• **Text**
☆ ☆ ☆ ☆ ☆

When outdoor equipment retailer REI wanted to boost in-store sales, the company looked to its Web site. In June 2003, REI.com launched free in-store pickup for customers who ordered online. The logic behind that thinking: People who visit stores to collect their online purchases might be swayed to spend more money upon seeing the colorful displays of clothing, climbing gear, bikes and camping equipment.
REI’s hunch paid off. “One out of every three people who buy something online will spend an additional US$90 in the store when they come to pick something up,” says Joan Broughton, REI’s vice-president of multichannel programs. That tendency translates into a healthy one per cent increase in store sales.
As Broughton sees it, the mantra for any multichannel retailer should be “a sale is a sale is a sale — whether online, in stores or through catalogues.” The Web is simply not an isolated channel with its own operational metrics or exclusive group of customers. As the Web has matured as a retail channel, consumers have turned to online shopping as an additional place to interact with a retailer rather than a replacement for existing channels such as stores or catalogues.
According to Jupiter Research, while its online sales prediction for 2008 of US$117 billion represents only five per cent of total retail sales, the company estimates that 30 per cent of offline sales will be influenced by the research that consumers conduct online. Essentially, that means retailers will need to leverage their online properties in ways that are synergistic and complementary to their offline operations.
Adopting a complementary strategy means focusing on “the continuum of the shopping process,” says Jeff Schueler, founder and CEO of Usability Sciences Corp., an online usability-testing company. The Web has evolved to become an important part of the shopping continuum, and smart retailers such as REI have mixed IT and marketing to maximize its complementary role.

☆ ☆ ☆ ☆ ☆

• **Stored data**
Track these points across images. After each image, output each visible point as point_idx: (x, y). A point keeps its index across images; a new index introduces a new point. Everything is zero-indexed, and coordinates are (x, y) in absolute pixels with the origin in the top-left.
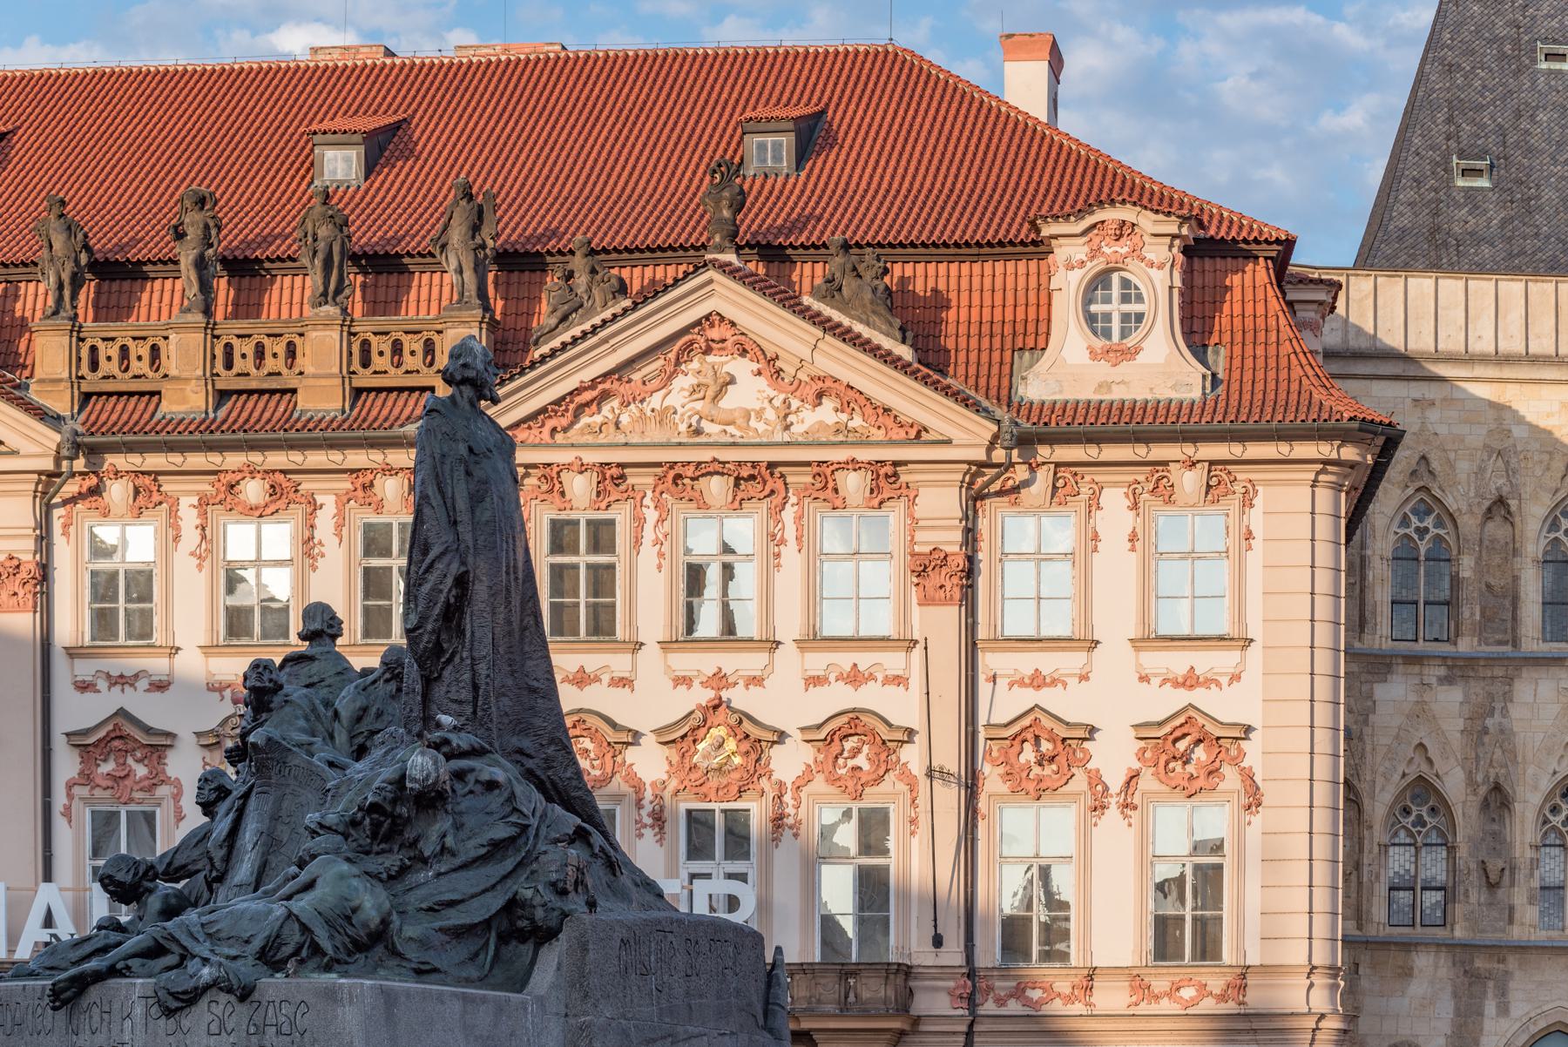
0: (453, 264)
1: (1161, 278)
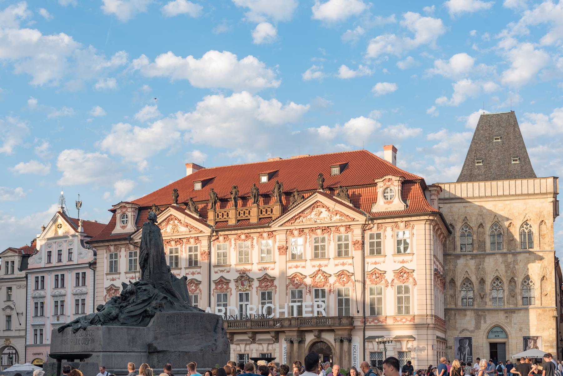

☆ ☆ ☆ ☆ ☆

• **Given request**
Repeat the REI article's wording between "According to Jupiter" and "its complementary role.", inclusive.

• **Solution to this problem**
According to Jupiter Research, while its online sales prediction for 2008 of US$117 billion represents only five per cent of total retail sales, the company estimates that 30 per cent of offline sales will be influenced by the research that consumers conduct online. Essentially, that means retailers will need to leverage their online properties in ways that are synergistic and complementary to their offline operations.
Adopting a complementary strategy means focusing on “the continuum of the shopping process,” says Jeff Schueler, founder and CEO of Usability Sciences Corp., an online usability-testing company. The Web has evolved to become an important part of the shopping continuum, and smart retailers such as REI have mixed IT and marketing to maximize its complementary role.